Other justification for the award of the contract without prior publication of a contract notice in the OJEU:

k) The contract has as its object services listed in Annex B of Directive 2004/18/EC or in Annex XVII B of Directive 2004/17/EC

l) The contract falls outside the scope of application of the relevant directive.

In addition to the box(es) ticked above please explain in a clear and comprehensive manner why the award of the contract without prior publication of a contract notice in the OJEU is lawful, stating in any case the relevant facts, and, as appropriate, the conclusions of law in accordance with the articles in the relevant Directive (500 words maximum):

The University of Surrey, acting through its Advanced Technology Institute, has been funded to establish a highly integrated facility for single ion implantation; quality assurance of silicon substrates with single impurity implants, and coherent control of the orbital state of the single silicon impurities for quantum technology applications.
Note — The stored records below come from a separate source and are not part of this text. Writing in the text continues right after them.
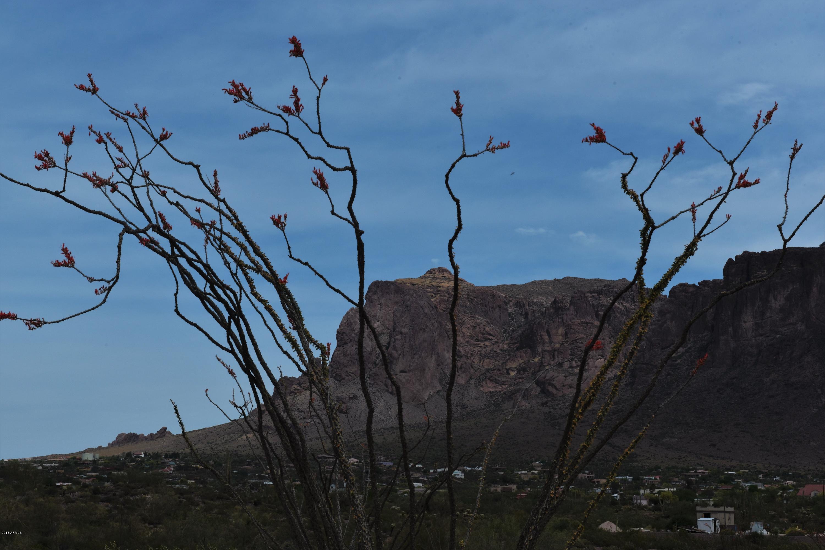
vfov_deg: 20.6
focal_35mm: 66
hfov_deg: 30.5
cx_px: 412
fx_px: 1513
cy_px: 275
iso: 100
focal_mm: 66
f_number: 20
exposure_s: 1/200
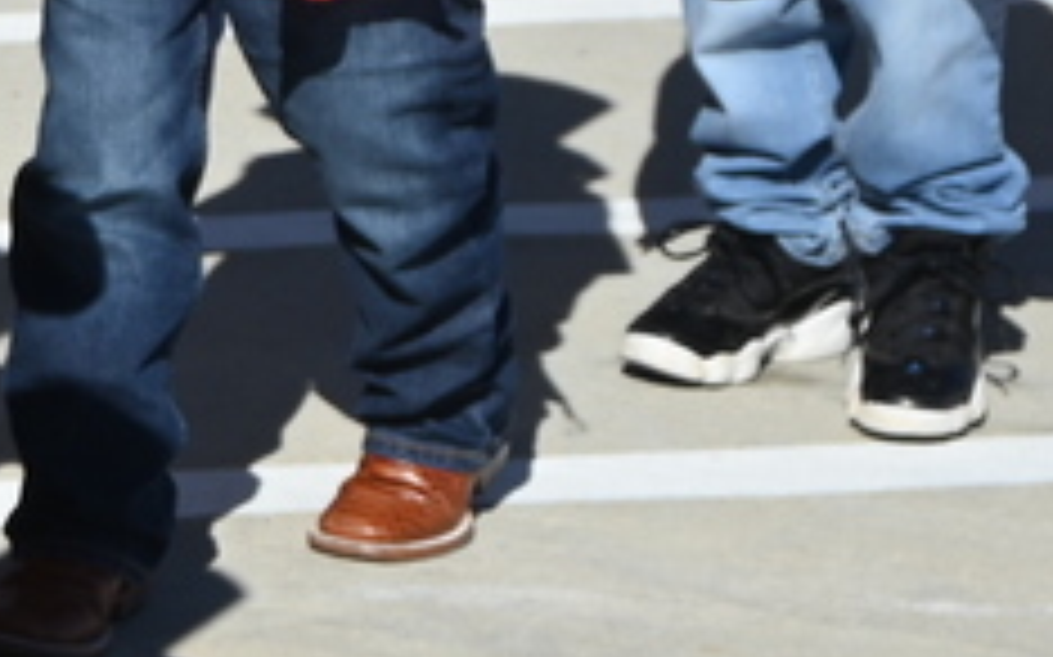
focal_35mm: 241
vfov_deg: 5.4
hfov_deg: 8.3
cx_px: -1008
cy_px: 151
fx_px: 6913
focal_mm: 36
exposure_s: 1/500
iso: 100
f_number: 8
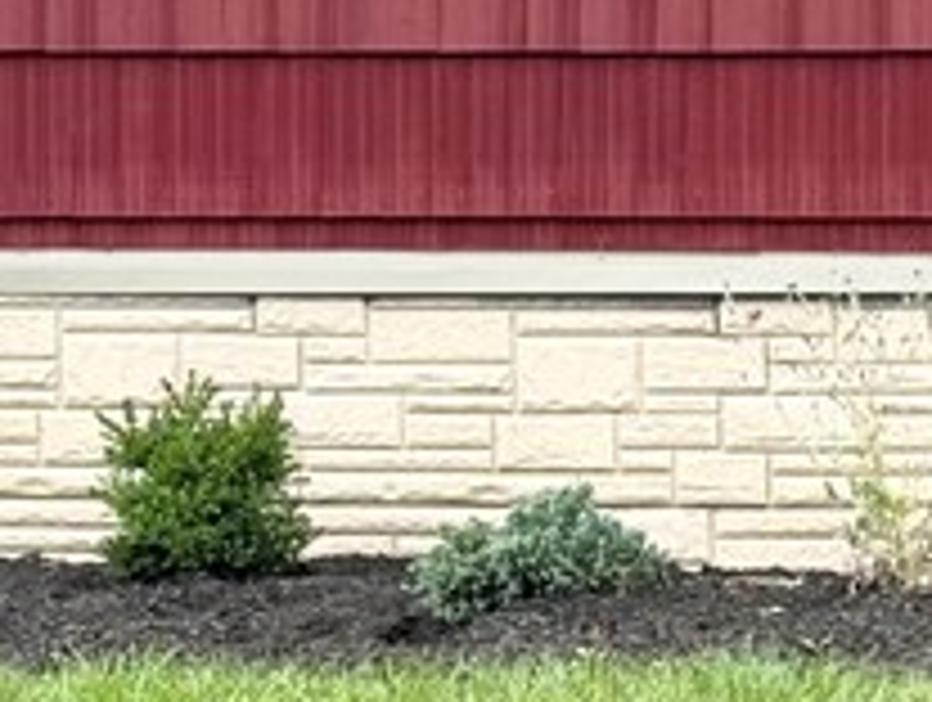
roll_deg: +0.4
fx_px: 6392
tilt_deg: -1.1
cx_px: 905
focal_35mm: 237
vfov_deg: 6.3
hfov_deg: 8.3
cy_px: -27
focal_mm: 6.76
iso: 64
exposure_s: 1/1366
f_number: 1.78
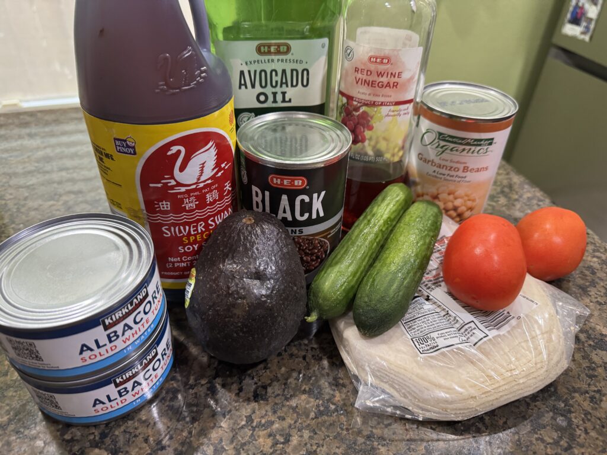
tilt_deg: -39.0
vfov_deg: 56.8
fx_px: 421
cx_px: 304
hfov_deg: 71.6
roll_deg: -2.4
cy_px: 228
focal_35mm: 24
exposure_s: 1/60
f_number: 1.78
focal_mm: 6.76
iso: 500
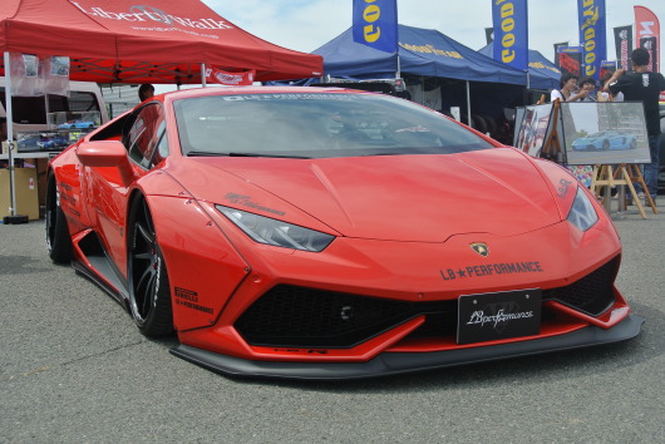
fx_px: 906
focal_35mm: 49
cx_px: 332
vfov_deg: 27.6
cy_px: 222
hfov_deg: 40.3
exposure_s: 1/640
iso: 100
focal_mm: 18.2
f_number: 4.5
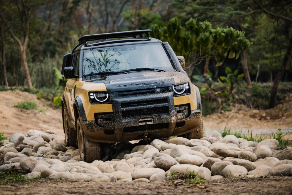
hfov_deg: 15.2
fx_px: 1095
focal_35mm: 135
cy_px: 98
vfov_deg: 10.2
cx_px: 146
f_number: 2.8
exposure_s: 1/1000
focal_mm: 135
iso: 500
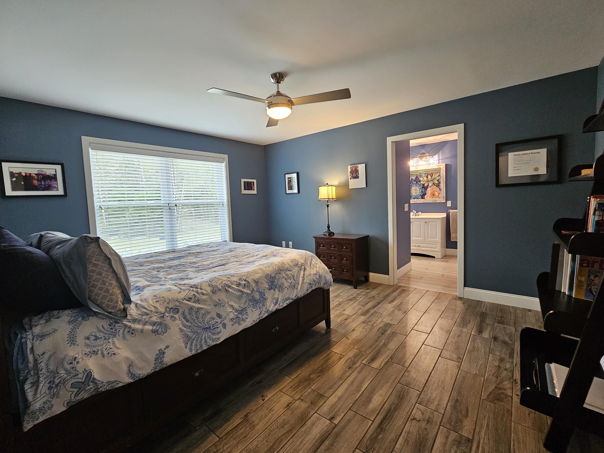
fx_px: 244
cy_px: 223
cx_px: 301
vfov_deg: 85.7
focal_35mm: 14
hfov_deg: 102.1
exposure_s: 1/60
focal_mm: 2.2
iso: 250
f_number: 2.2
The primary atomic species of interest for these applications in silicon is phosphorus, but also include bismuth, selenium and others. The implanter is already under construction. A microscope is required for the single atom in silicon substrate quality assurance and for the coherent control of single silicon atom coherence. Based on their long experience of research in this area, the Investigators responsible for delivering the program believe that for imaging single, sub-surface dopant atoms in silicon with species specificity and THz control there is only one solution that will meet the objectives: a Scanning Near-field Optical Microscope (SNOM). The microscope system design must enable tip-enhanced optical measurements by elastic light scattering-SNOM (s-SNOM), as opposed to aperture-based-SNOM (due to the resolution and signal sensitivity requirements given). The s-SNOM must be mounted in a cryogen-free cryostat with very low vibration relative to the optical bench-mounted customized laser sources. The University of Surrey has held extensive discussion with a number of global vendors, and the major challenges of performing THz s-SNOM in a cryostat are that a) there is significant heat-load of the SNOM on the cryostat that adversely affects the base temperature and b) there is a significant vibration effect of the cryostat on the SNOM that adversely affects the resolution. There are other challenges of engineering to ensure e.g. low thermal drift of sample position relative to other components, etc etc. There is only one supplier, Neaspec, Munich (in partnership with its parent company Attocube, Munich), that can meet the specification described with proven, extant technology that can achieve the necessary resolution at the necessary temperature, along with the other performance specifications.